[Supplied data]

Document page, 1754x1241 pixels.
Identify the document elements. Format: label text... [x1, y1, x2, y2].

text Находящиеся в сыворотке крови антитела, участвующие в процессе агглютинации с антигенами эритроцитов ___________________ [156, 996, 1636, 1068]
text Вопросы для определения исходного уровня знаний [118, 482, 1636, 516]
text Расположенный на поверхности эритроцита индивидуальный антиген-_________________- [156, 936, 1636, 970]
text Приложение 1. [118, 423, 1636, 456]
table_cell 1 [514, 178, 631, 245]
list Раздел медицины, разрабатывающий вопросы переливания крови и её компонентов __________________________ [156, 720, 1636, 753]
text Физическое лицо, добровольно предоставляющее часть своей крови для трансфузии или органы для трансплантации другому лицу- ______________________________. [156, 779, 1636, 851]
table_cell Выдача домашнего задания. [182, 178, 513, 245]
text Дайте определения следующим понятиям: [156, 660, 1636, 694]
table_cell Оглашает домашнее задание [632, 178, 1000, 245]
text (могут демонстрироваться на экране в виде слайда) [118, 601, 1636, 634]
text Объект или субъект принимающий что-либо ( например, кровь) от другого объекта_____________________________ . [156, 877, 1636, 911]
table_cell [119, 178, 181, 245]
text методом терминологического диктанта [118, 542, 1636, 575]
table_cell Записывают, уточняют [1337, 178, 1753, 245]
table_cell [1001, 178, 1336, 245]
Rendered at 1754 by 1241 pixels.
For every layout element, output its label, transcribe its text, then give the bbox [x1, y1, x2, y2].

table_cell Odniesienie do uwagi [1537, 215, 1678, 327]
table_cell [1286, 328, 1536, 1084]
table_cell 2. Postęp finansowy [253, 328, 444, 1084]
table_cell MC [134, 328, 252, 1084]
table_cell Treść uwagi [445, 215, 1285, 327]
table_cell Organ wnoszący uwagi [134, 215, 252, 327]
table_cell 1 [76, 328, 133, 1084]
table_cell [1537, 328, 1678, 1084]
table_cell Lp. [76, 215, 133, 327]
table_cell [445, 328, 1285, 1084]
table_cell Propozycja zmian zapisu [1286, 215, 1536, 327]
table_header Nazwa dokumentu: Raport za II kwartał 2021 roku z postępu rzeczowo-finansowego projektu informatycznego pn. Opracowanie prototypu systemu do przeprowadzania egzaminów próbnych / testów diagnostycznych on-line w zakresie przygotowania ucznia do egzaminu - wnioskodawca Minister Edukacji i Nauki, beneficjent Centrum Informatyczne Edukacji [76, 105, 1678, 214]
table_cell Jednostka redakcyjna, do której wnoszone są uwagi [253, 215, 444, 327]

[/Supplied data]

**What the task asks**
Using the entries above, find all lines with "pixels". Copy them.

**Output for this exercise**
Document page, 1754x1241 pixels.
Rendered at 1754 by 1241 pixels.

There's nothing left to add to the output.